= Task directions =
How many lines in the records below contain the word "object"? State only that number.

= Information shown =
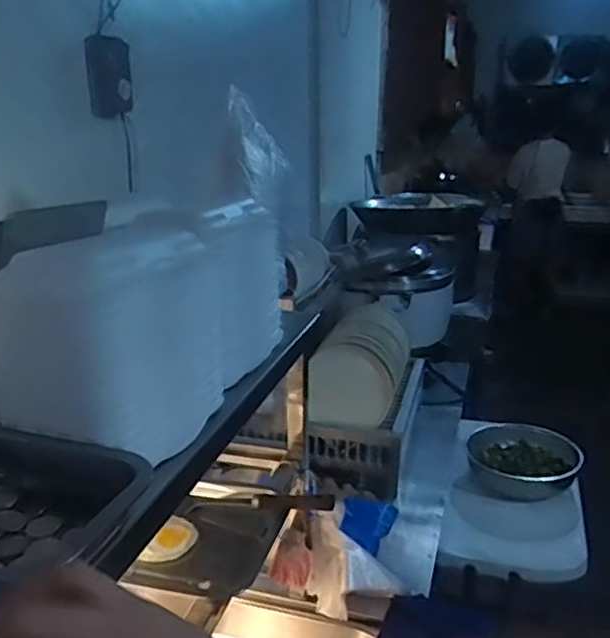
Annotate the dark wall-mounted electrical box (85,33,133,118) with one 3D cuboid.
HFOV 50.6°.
[{"bbox_3d":[-0.351,-0.434,1.158,0.077,0.129,0.033,-3,18,-11],"label":"dark wall-mounted electrical box"}]

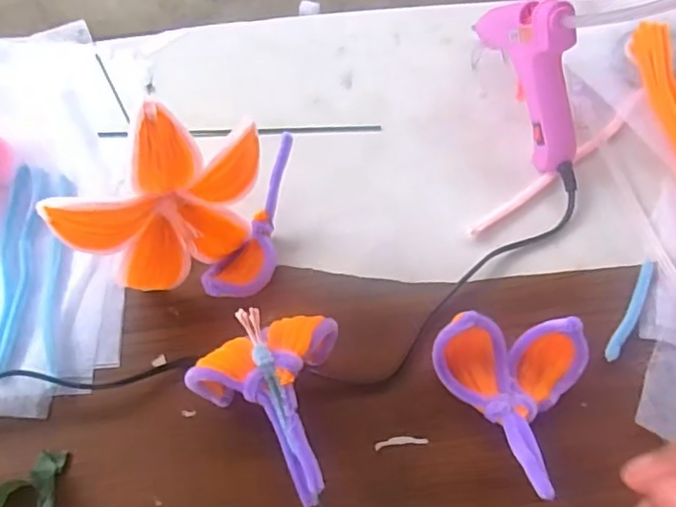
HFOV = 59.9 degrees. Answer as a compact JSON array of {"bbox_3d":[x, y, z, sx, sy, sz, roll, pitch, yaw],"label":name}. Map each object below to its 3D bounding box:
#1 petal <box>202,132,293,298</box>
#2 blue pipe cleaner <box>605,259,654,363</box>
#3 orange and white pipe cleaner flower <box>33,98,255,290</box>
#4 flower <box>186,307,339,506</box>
[{"bbox_3d":[-0.045,-0.017,0.359,0.030,0.037,0.107,26,66,13],"label":"petal"},{"bbox_3d":[0.182,0.034,0.361,0.010,0.006,0.077,29,66,15],"label":"blue pipe cleaner"},{"bbox_3d":[-0.089,-0.029,0.329,0.105,0.100,0.029,-45,54,7],"label":"orange and white pipe cleaner flower"},{"bbox_3d":[-0.009,0.132,0.301,0.082,0.059,0.215,-20,81,-7],"label":"flower"}]

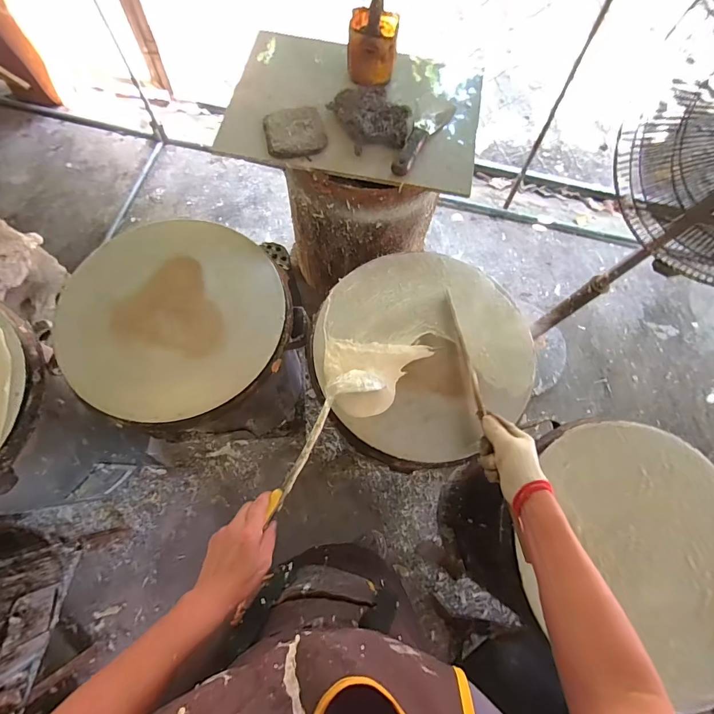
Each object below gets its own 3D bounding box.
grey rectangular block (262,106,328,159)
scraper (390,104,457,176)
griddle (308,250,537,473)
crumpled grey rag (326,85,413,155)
[{"bbox_3d":[-0.116,-0.418,0.692,0.108,0.020,0.103,-14,71,-8],"label":"grey rectangular block"},{"bbox_3d":[0.121,-0.417,0.695,0.048,0.017,0.206,32,71,9],"label":"scraper"},{"bbox_3d":[0.116,-0.022,0.661,0.386,0.067,0.372,1,69,-3],"label":"griddle"},{"bbox_3d":[0.026,-0.454,0.691,0.119,0.032,0.152,-26,73,-12],"label":"crumpled grey rag"}]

= Response for this exercise =
2